Causal Policy Analytics from Infectious Disease Databases
Main article
Abstract
This paper develops a causal policy analytics framework applying structural causal modelling, propensity score matching (PSM), and sensitivity analysis to infectious disease surveillance databases. Using linked administrative records from 847 sub-national jurisdictions across 42 countries covering three specified respiratory pathogen episodes—seasonal influenza A/H3N2 (2017–2018), SARS-CoV-2 (2020–2022), and respiratory syncytial virus (RSV, 2022–2024)—the study estimates average treatment effects on the treated (ATT) for five non-pharmaceutical interventions: school closures, mask mandates, travel restrictions, vaccination campaigns, and contact tracing. A logistic regression propensity score model incorporating 14 measured confounders and concurrent-NPI indicators, with 1:1 nearest-neighbour matching without replacement, controls for observed confounding.
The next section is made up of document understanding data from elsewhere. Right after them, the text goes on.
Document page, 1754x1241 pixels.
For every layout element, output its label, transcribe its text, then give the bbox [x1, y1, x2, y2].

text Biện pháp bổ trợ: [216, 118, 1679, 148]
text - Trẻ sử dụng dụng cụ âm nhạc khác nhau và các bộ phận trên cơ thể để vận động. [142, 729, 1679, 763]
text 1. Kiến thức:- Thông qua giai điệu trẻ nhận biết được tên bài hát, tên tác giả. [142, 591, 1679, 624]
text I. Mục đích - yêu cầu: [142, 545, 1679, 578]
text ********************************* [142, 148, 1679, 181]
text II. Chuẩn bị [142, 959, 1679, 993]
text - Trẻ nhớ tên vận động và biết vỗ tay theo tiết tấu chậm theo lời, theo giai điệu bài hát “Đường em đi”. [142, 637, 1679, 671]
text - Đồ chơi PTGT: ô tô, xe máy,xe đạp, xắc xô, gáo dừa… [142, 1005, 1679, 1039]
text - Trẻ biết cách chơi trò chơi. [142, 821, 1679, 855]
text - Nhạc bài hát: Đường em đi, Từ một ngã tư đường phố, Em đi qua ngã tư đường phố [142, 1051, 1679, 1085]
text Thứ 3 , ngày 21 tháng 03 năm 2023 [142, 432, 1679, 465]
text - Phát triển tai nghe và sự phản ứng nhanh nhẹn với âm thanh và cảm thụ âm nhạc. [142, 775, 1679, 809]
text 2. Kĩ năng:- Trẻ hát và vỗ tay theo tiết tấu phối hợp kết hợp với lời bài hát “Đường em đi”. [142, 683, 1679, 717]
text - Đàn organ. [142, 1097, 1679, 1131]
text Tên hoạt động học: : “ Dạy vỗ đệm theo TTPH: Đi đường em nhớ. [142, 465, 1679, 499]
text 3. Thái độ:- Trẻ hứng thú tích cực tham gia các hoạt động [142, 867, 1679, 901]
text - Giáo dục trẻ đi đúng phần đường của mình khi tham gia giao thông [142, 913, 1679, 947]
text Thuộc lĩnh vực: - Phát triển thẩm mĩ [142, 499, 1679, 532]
Under the stated identification assumptions, vaccination campaigns show the largest estimated reduction in standardised case incidence (−24.1%, 95% CI [−30.8, −17.4]), followed by school closures (−18.4%) and contact tracing (−15.6%). Rosenbaum sensitivity analysis indicates that vaccination and school closure estimates are robust to moderate unmeasured confounding (Γ > 2.4), while travel restriction estimates are sensitive to relatively small hidden biases (Γ = 1.6). These findings demonstrate that causal inference methods applied to routine surveillance data can yield policy-relevant evidence, though interpretation must account for interference, policy co-occurrence, and measurement limitations inherent in observational epidemic data.